Ils publient un livre à deux voix, enrichi de pages de BD mettant en scène le président Macron et quelques-uns de ses ministres devenus des écologistes profonds, ceci dans des dialogues hilarants.

La grande thèse de Descola présentée et discutée au cours des pages est une critique du dualisme qui veut distinguer fermement l’espèce humaine de son milieu de vie en séparant nature et culture. « Le concept de nature, loin de désigner une réalité objective, est une construction sociale de l’Occident moderne. La plupart des autres peuples se passent de la distinction nature-culture et organisent de manière toute différente les relations entre les humains et les autres êtres vivants » (p.7).  Le naturalisme, dans l’acception qu’il adopte, est cette position où on insiste sur et on maintient ce dualisme. En effet, au sens de auteurs, nature et culture sont totalement (em)mêlées dans ce que nous sommes et ce que nous vivons. Nous faisons partie intégrante de la vie sur Terre (physiquement, biologiquement comme socialement et culturellement), ni plus ni moins.

« Cela ne veut pas dire toutefois qu’il ne faut pas protéger ce qui peut encore l’être … » rappelle prudemment Pignocchi en avant-propos.

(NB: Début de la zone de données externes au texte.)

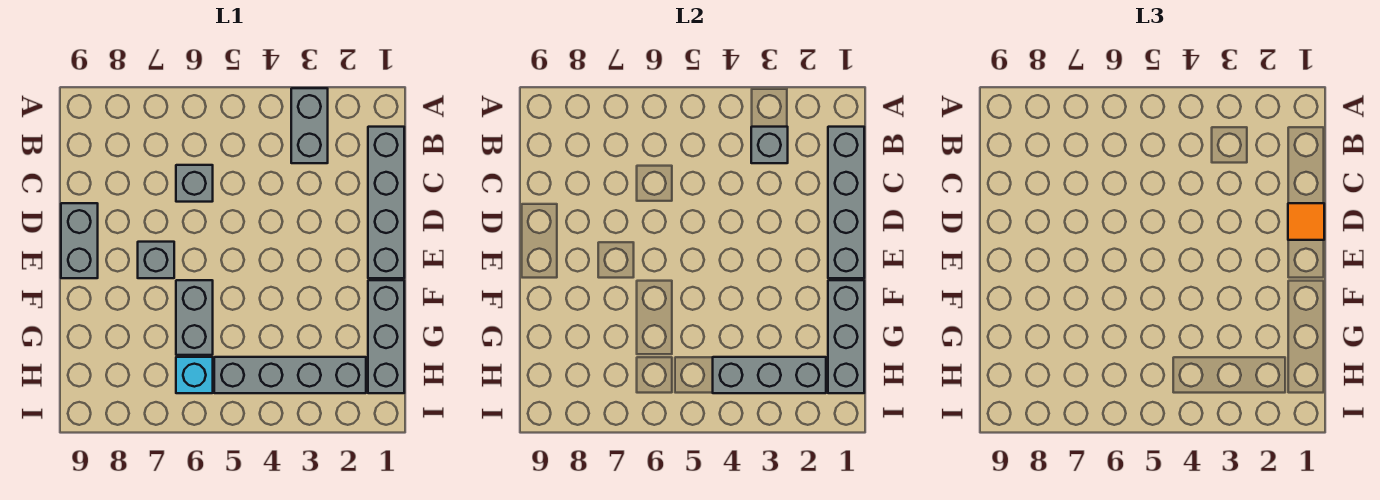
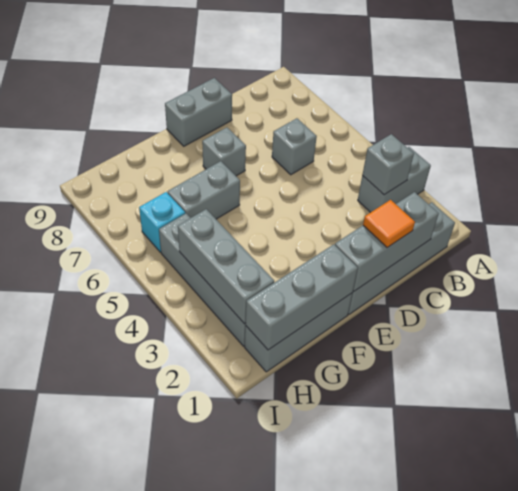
grey brick B1:E1 level 2 -> grey brick C1:E1 level 2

Cette notion est essentielle aujourd’hui, alors que la biosphère est complètement altérée, déréglée, bouleversée, particulièrement par l’utilisation massive, depuis deux siècles mais surtout au cours du dernier, des combustibles fossiles. Combustibles qui ont permis des avancées technologiques importantes et les succès d’un système sociétal libéral. Mais qui nous ont mis dans une situation de déséquilibres majeurs devenant une glissade (l’Emballement) irréversible. L’historien des sciences et sociologue Bruno Latour (mieux connu et plus influent chez les Anglo-Saxons que chez ses propres compatriotes) en parle remarquablement.

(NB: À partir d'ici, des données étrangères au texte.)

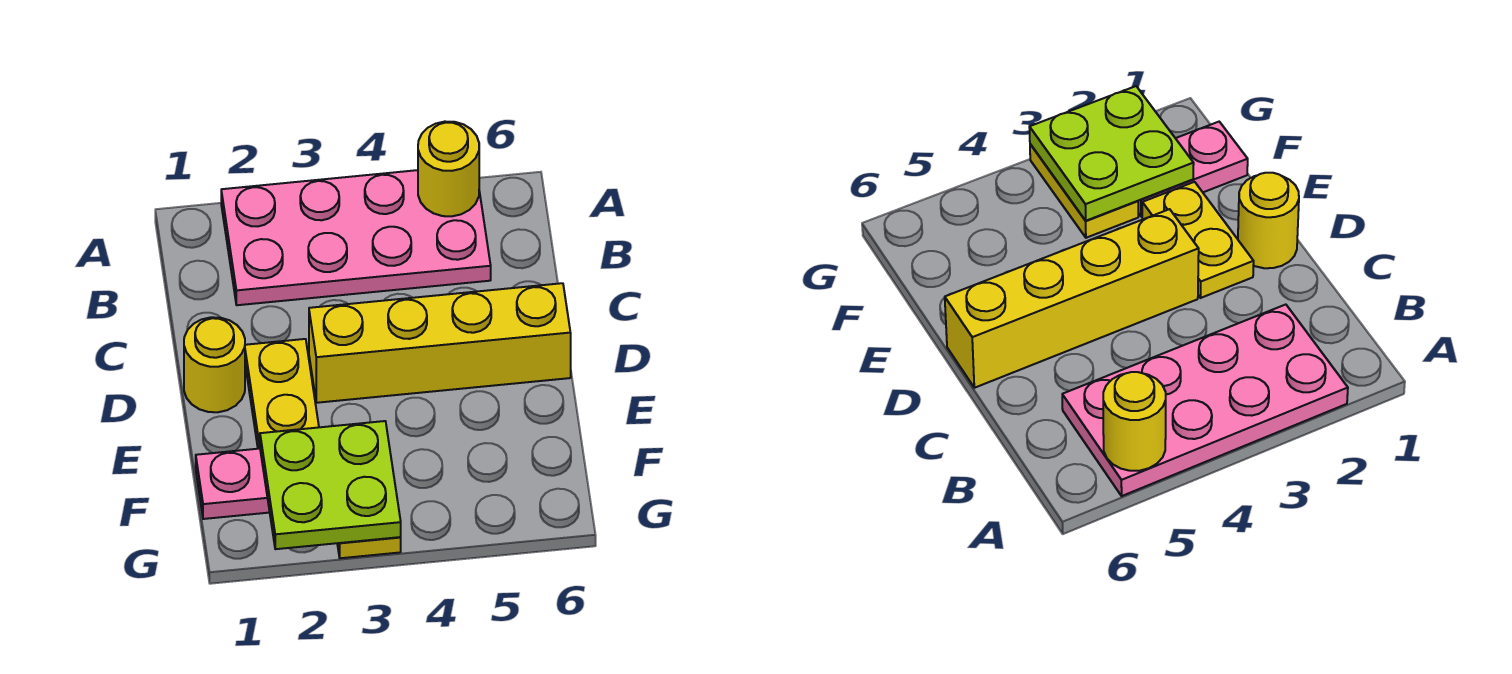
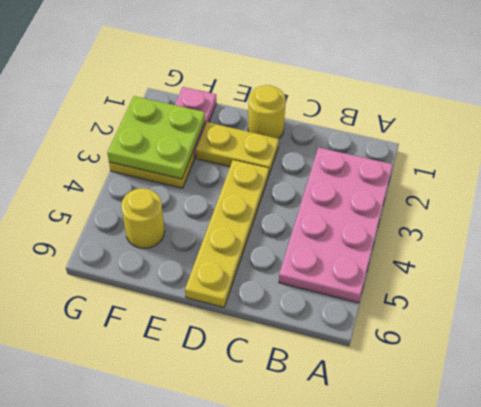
yellow round brick A5 level 2 -> yellow round brick F5 level 1
yellow brick D3:D6 level 1 -> yellow plate D3:D6 level 1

Dans la foulée : « Les Achuar et d’autres peuples offrent un vivant démenti à l’idée d’une universalité de l’Homo oeconomicus réputé obsédé par la recherche d’une maximisation de ses avantages économiques » (p. 123). En réalité, les limites (l’inanité parfois) de la prétendue rationalité constante de l’individu saute aux yeux dans tant de circonstances où il est poussé/désorienté par des facteurs perturbant lourdement son autonomie (publicités massives et trompeuses, réseaux sociaux, influenceurs). Mais nous sommes tellement obnubilés par l’idée reçue de rationalité que peu en tirent les enseignements.

Dans ces « Ethnographies », sur la base de leur refus argumenté du dualisme, les auteurs brossent des perspectives de réformes, de mutations, de notre vie en société – parfois ébouriffantes.  Probablement bien idéalistes vues d’ici mais avec lesquelles il vaut la peine de se familiariser En effet si les choses ne vont évidemment pas assez vite chez nous en termes pratiques de transition énergétique, il est vrai aussi que, au cours des dernières années, la sensibilisation aux enjeux formidables auxquels nous sommes confrontés a significativement augmenté. Chez la plupart des responsables de l’économie et de la politique comme dans la collectivité. Mais il reste loin d’être certain que nous verrons nos élites se muer en « hommes des bois » frugaux ainsi que le décrivent les pages BD de l’ouvrage pour le président Macron et quelques autres… On ne demande toutefois qu’à être surpris par des changement de cœur, d’impulsions et de pratiques et d’éthique chez les décideurs au plus haut niveau, comme chez chacun-e.